原文抜粋 »

~自立『4』~
崩落『2』
いままで続けていたバイトをすべてやめ、新居近くのパチンコ店で新たにバイトを始めた
そこでは、今まで自分のような人間には縁のなかった、髪を明るく染め上げた華やかな女性が数人働いていた
全能感に酔っていた自分は、いまや自分も自立した大人の男性、自分にも権利があるはずだと、必死に滑稽なアピールをはじめた
当然相手にされることはなく、ときに小馬鹿に、ときに気味悪がられながら、あしらわれ続けた
彼女たちは、必死に話しかける自分を無視して、やり手の若い社員さんといつも嬉しそうに話していた
仕事が終わり、やれ食事に行こう、飲みに行こうと談笑しながら出て行く後ろ姿を、いつも恨めしいような気持で見送っていた
親元にいた最後の頃、バイト先の先輩と、その親友のパチプロさんから、ボーダー理論を教えてもらっていた
そのパチプロさんの通うお店で回る台を教えてもらい、それを打たせて貰えたことによって、理論が正しいことをぼんやりと実感できた
収支の方は、そうしたときにプラスを重ね、地元に帰っては、一人前にパチプロ面しながらアイてもいない台を何台もカニ歩きし、ムラで回った台にしがみついては、増やしたり減らしたりしていた
トータルはおこぼれに預かっていたおかげで、わずかながらもプラス
そのため、セミプロのような気持でいた
「時間と種銭に余裕があれば」
そう考えていた
生活が落ち着き次第、バイトをやめてパチプロになろうと心に決めていたが、バイト先でうまく立ち回れなかったことや、女性に相手にされない苛立ちが重なり、いまだ生活の基軸が出来ていないにもかかわらず、バイトあがりのパチンコ屋通いが始まった
バイトは早番がほとんどだったため、パチプロさんのお店には行けなかった
行っても、「夕方からでは負けるからやめとけ」と諫められて打てないのだ
そこまで厳格にしなくても負けないんじゃないか、という反発する気持がずっとあった
だから、地元のお店はもっとキツいルールであったけれど、勝負した
ボーダー理論は頭に入っていたし、実感もできたが、同時にパチプロさんが口酸っぱく否定していた、
「ハマった台を打てばその分が余計に戻ってくるんじゃないか」
という感覚を、どうしても捨てきれなかった
パチプロさんの店では咎められるので実践できなかったが、ボーダー理論にプラスして、ハマっている台を追っていけば、よりプラスにできるのではないか、そう考えていた
パチプロさんに台を勧めて貰っていたとはいえ打っていたのは自分、それで収支をプラスにできていたのだから、店員としての経験を積んだいまは、一人であっても同じだけのプラスが見込めるはずだ
自分に足りないのは経験だけ、百歩譲ってそれが甘い計算で、自分一人ではプラスマイナスゼロであったところで、それを積み重なることによって、いづれプラスになっていくだろう
だから、打ち続ければいいだけ
自分は勝つ理屈を知っているし、それを実践しているパチプロの知り合いがいるし、パチンコ屋で働いている
負けるわけがない
その店のルール(2.38円 LN制)では、夕方から打つという時点で既にボーダー理論を持ち出しても無意味なのに、必死に釘を見、回転数を数え、メモし、計算を、とパチプロ風なポーズを取り続けた
当然、目を覆うようなマイナスを積み重ねてゆく
手許のお金は見る見るうちに目減りし、打てども打てども負ける日々に、「ボーダー理論で勝てねーじゃねーか!!」と理論通りに負けを重ねながら、怒りで台をドつきはじめる
「理屈が分っていて、パチプロの知り合いがいて、パチンコ屋で働いている、これで勝てなければ、いったいだれが勝てるんだ」

提供データ »
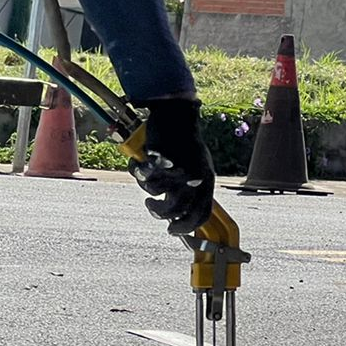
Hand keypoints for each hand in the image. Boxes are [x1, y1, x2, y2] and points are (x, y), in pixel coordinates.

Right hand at [130, 98, 214, 234]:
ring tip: (146, 180)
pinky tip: (140, 164)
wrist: (176, 114)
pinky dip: (138, 172)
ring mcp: (179, 169)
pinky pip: (145, 177)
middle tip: (151, 207)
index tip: (171, 230)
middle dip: (160, 214)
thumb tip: (179, 213)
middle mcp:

課題の指示 » パチンコ通いにのめり込んでいく手記を、最後の一文の後から引き取って書き継いでください。 これらの項目は参照しなくてかまいません。

課題の結果 »
「負けるわけがないんだ」
徐々に、追い込まれてゆく精神
明らかな栄養不足とストレスによって、顔中がニキビや吹き出物であふれ、ぐじゅぐじゅと崩れてゆく
バイト先では、あからさまに女性から避けられるようになり、人の良い店員さんに同情されては、一人前以上であった自尊心が馬鹿にするなと憤慨した
仕事をしても、無駄にあったパチンコの知識から、玉がかりなどの呼び出しにたいして「これくらいが妥当」と自分勝手な補償を繰り返し、「バカのくせして勝手なことをするな!!」と店長に怒鳴られ続けた
なぜ、じぶんだけ、、、
仕事では正当に評価されず、女性は自分という人間を知ろうともしてくれない
逃げるように通いつめたパチンコでは、もう取り返しがつかないほどの負け額に達していた
すでに釘や回転数など、気にも留めなくなっていた
店に入り、よく打つ数台の中から一番ハマっていそうな台を選び出し、のけぞる様にして打ち始める
昨日も一昨日も当たっていない、自分だけでもこれだけ当たっていないのだから、見ていない間も含めれば相当な数字になっているはず
これだけハマっているんだから、一回出てしまえば、それまでの分すべてとは言わなくても、半分くらいはかえってくるに決まっている
等価ボーダー程度の台に千円、二千円と溶かしてゆき、三千円入れたころにはリーチが外れる度に、怒りで盤面を殴りつけていた
そうして、手許のお金はすべてなくなった
バイトの行き帰りに嫌でも視界に入る、自分の血肉のようなお金を奪っていったお店は、今この瞬間も営業を続けている
通る度にリベンジを果たし、自分が間違っていなかったことを証明したくて気が狂いそうになる
が、打つお金はもうない
女性に避けられ、男性に哀れまれ 店長に怒鳴られながらバイトを終えても、家でテレビを見ること以外の選択肢はない
この屈辱的な時間が過ぎてくれるのを、ただひたすら耐えるしかない
テレビを見ながら笑っていても、ふとした瞬間、テレビの中から聞えてくる声が自分をせせら笑っているような錯覚に陥る
負けたときの悔しさが甦り、テレビから意識が剥がされる
「あのとき、あそこでやめていれば」
「きっと、あの台はハマりの前に爆発していたんだ」
「あんな選び方ではなくて、もっと本気で、それこそ何日も様子を見て、しっかり台を選びさえすれば」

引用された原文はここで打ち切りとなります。